Starbucks Is Sending 1 Lucky Barista To Costa Rica, But Not If They're In A Union
HuffPost
Union stores are excluded from the company's North America Barista Championship. The union calls it part of a broader pattern of retaliation.
Dillon Dix was excited to compete this year in Starbucks’ North America Barista Championship, a company-wide contest in which the winner would receive a paid trip to Starbucks’ coffee farm in Costa Rica. But he found some disappointing news in the fine print about the contest: Unionized Starbucks stores are not eligible to participate.
Dix called the move “really petty.”
“It’s quite shocking and hard to comprehend the reasoning behind it, other than purely in a union-busting sense,” the 25-year-old said.

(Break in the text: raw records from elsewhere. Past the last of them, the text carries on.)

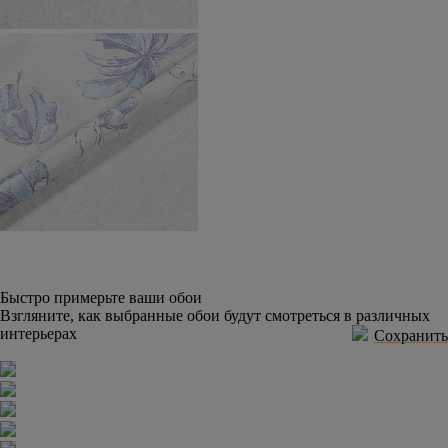
Быстро примерьте ваши обои
Взгляните, как выбранные обои будут смотреться в различных
интерьерах
Сохранить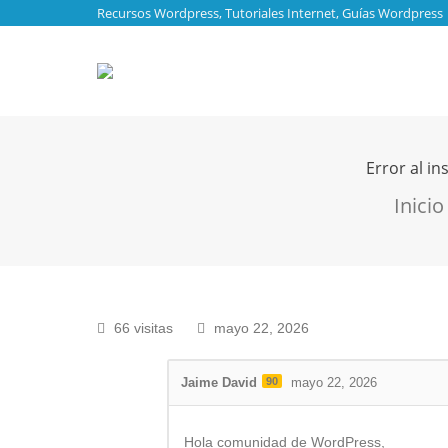
Recursos Wordpress, Tutoriales Internet, Guías Wordpress
Error al i
Estás aquí
Inicio
66 visitas
mayo 22, 2026
Jaime David
90
mayo 22, 2026
Hola comunidad de WordPress,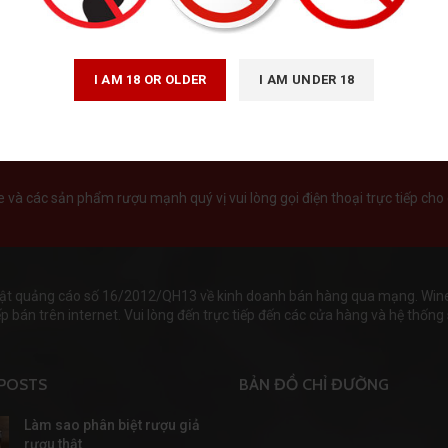
I AM 18 OR OLDER
I AM UNDER 18
và các sản phẩm rượu mạnh quý vị vui lòng gọi điện thoại trực tiếp cho 
ật quảng cáo số 16/2012/QH13 về kinh doanh bán hàng qua mạng. Wineha
 bán trên internet. Vui lòng đến trực tiếp đến các cửa hàng và hệ thống s
POSTS
BẢN ĐỒ CHỈ ĐƯỜNG
Làm sao phân biệt rượu giả
rượu thật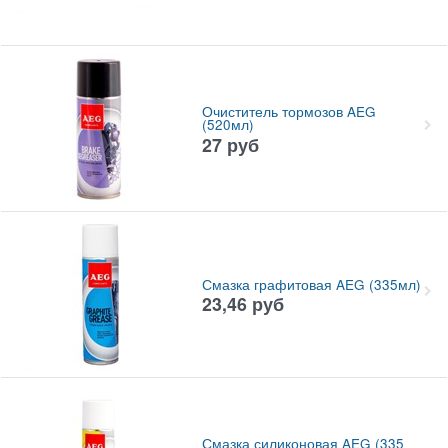
Очиститель тормозов AEG
(520мл)
27
руб
Смазка графитовая AEG (335мл)
23,46
руб
Смазка силиконовая AEG (335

Union baristas say their exclusion is another punishment for having organized roughly 400 of the chain’s 9,000 corporate-owned U.S. stores since 2021. Starbucks has publicly committed to reaching contracts with the union, Workers United, but in recent weeks the union has filed 47 new charges alleging unfair labor practices, including one related to the barista championship.
According to internal documents viewed by HuffPost, Starbucks says union stores can’t participate in the competition because it’s a workplace benefit that must be bargained over if workers unionize. The company has made the same legal argument in withholding other perks from newly organized shops, including participation in Starbucks’ “black apron” program, which trains baristas to become elite “coffee masters.”